世界遺産に登録され石庭で有名な京都の龍安寺に、水戸黄門のモデルになった徳川光圀公が贈ったとされる蹲踞(つくばい)がある。蹲踞(つくばい)とは茶室の露地に低く置かれた石製の手水鉢のことで、茶客が茶室に入る前にここで手を清めるために設置されている。
その蹲踞には中央に水を溜めおくための四角い水穴があり、その四角い水穴の上下左右に漢字が刻まれている。四角い水穴は上下左右の4つの漢字の「へん」や「つくり」で「口」の部首にあたり、4つの漢字に「口」の部首を加えて時計回りに読むと、「吾唯足知」(われただたるをしる)と読むことができる。
この言葉はお釈迦様の「知足の心」を表しており、「足るを知ること」で自分の身分をわきまえむさぼりの心を起こさないことや、際限なく欲を求めるのではなく、自分の身の丈にあった必要なものと、その量を知ることを意味する。

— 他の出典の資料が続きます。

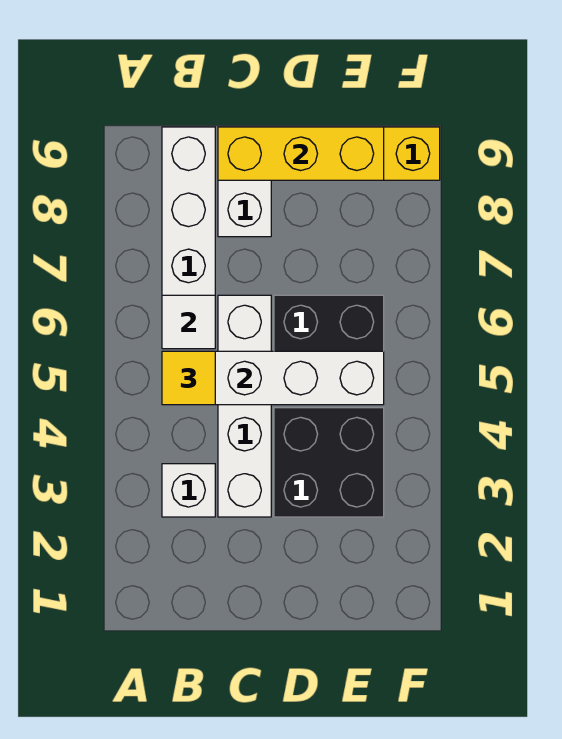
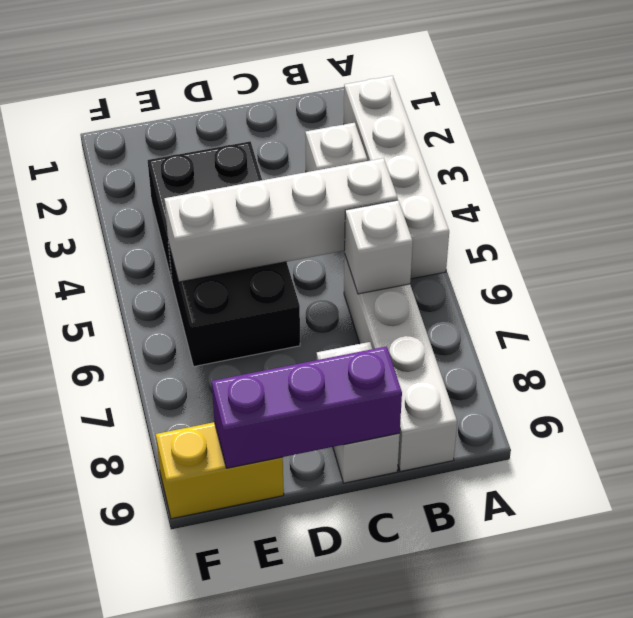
yellow tile B5 level 3 -> none
white tile B6 level 2 -> white brick B6 level 2
white brick C3:C6 level 1 -> white brick A2:A5 level 1
yellow brick C9:E9 level 2 -> purple brick C9:E9 level 2

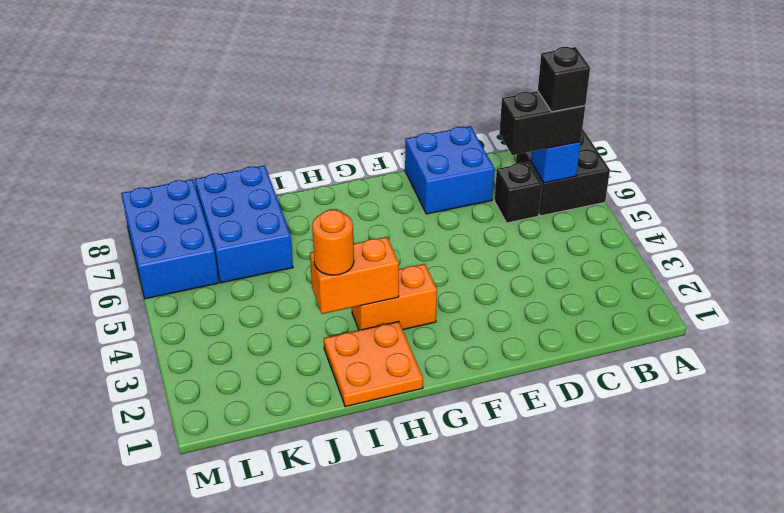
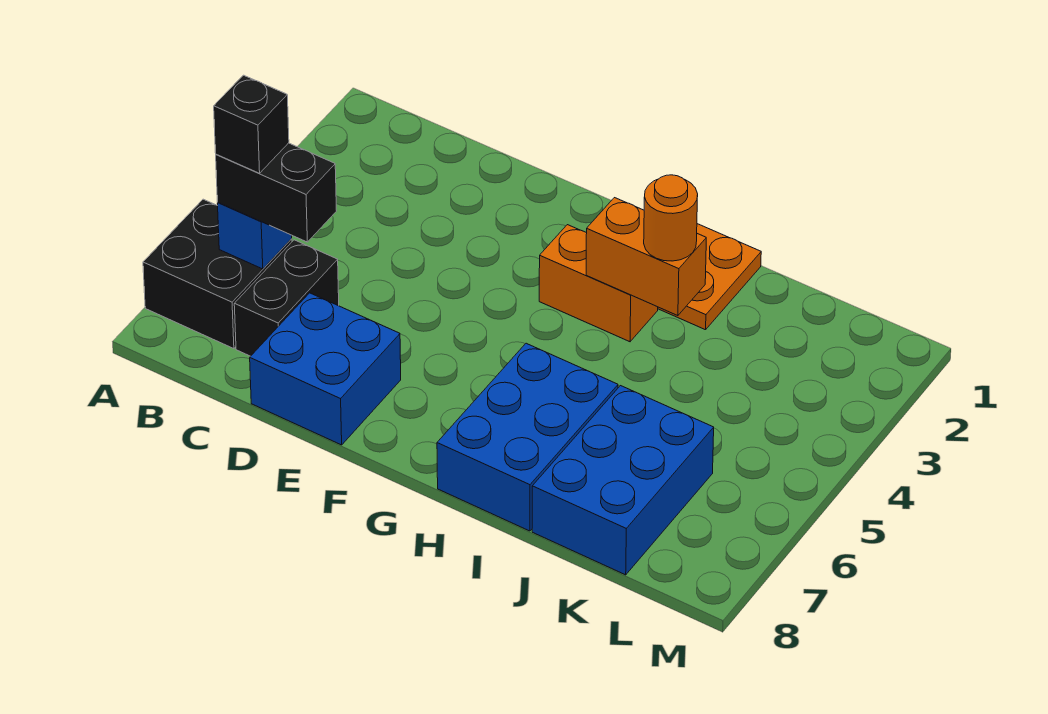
black brick C6 level 1 -> black brick C6:C7 level 1
blue brick L6:M8 level 1 -> blue brick H6:I8 level 1

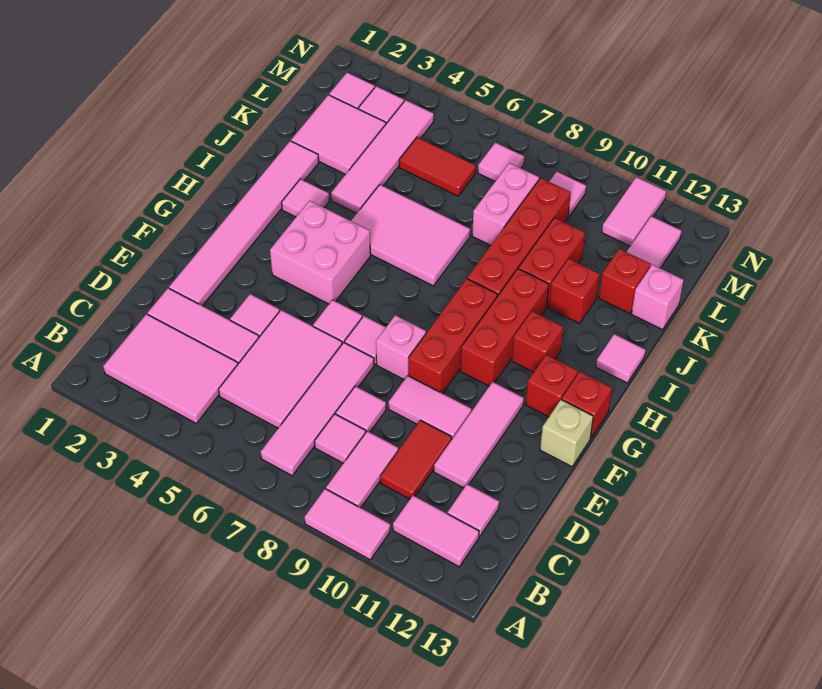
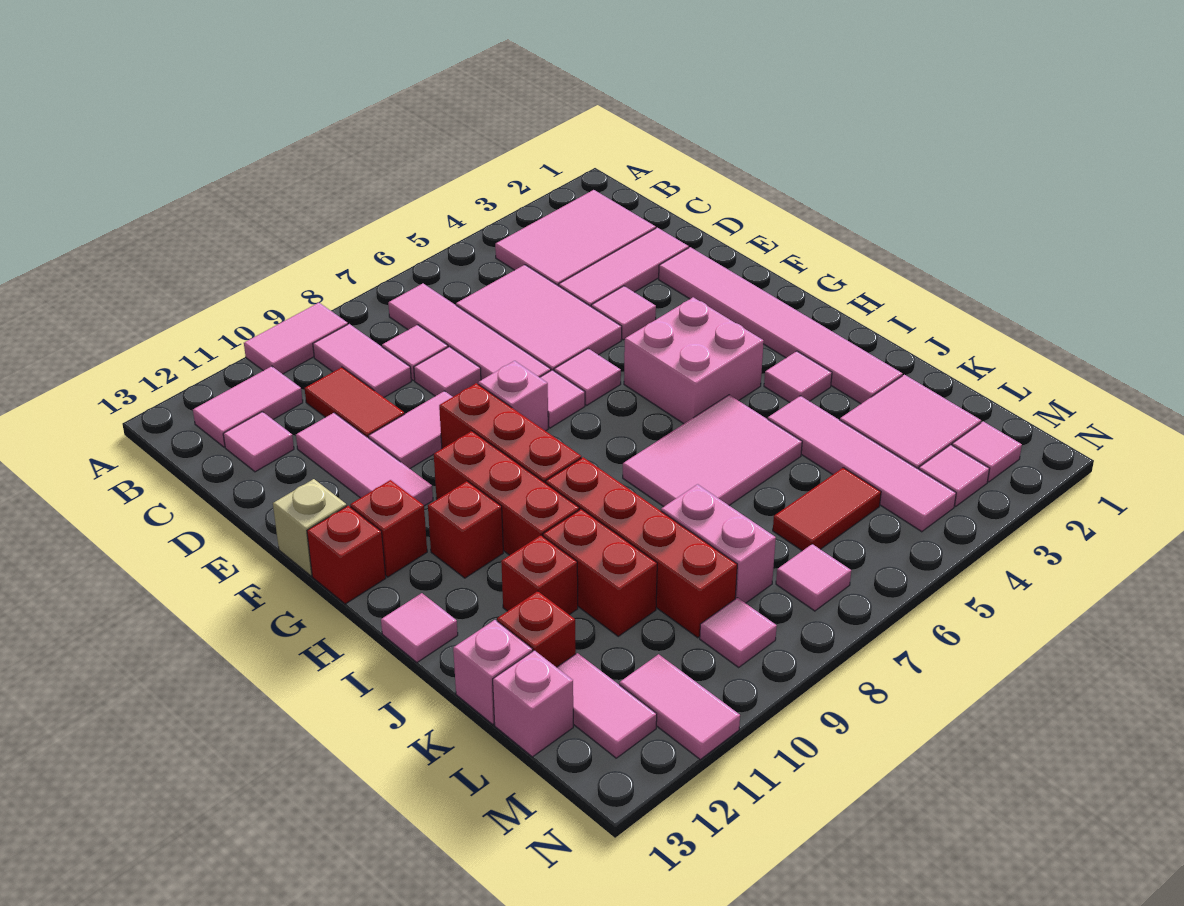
none -> pink brick L13 level 1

人は今の自分が幸せなことを忘れてしまう生き物で、周りと自分をいつも比較し欲望や欲求が大きくなり、足りないことに頭を巡らせ自分がどこか不幸のように思えてしまう。世界中には70憶もの人が暮らしており、自分よりも幸せで豊かな人もいれば、自分よりも不幸で貧しい人も大勢いる。しかし毎日の生活に追われ自分の気持ちに余裕がなくなると自分を見失い、いつの間にか周りに流され不平不満が溢れ欲求を抑えることができなくなってしまう。
物心の付いた僕にお袋はよくこう言った。
「上を見りゃキリがない。下を見てもキリがない」
当時、僕はその言葉をなかなか理解せず洋服や時計など高級ブランドに憧れ、派手な飲食店で酒を飲み、お金を浪費する生活を送っていた。そして今より経済的に余裕のある生活を強く望んでいた。
しかし年齢を重ねると、以前のような強い欲求はいつの間にか小さくなり、物を大切に使うようになり無駄な物を捨てるようになった。
今年に入り新型コロナウィルスの感染拡大で外出することができず、自宅に籠る日が続くと外で酒を飲むことが全くなくなり、毎日、愛犬Q次郎と散歩に出掛け、風呂に入浴剤を入れ温泉気分を味わい、風呂上りに冷えたビールを頂くなど穏やかで小さな幸せを感じる毎日を過ごした。
新型コロナウィルスが僕に「吾唯足知」の心を強く教えてくれたように思う。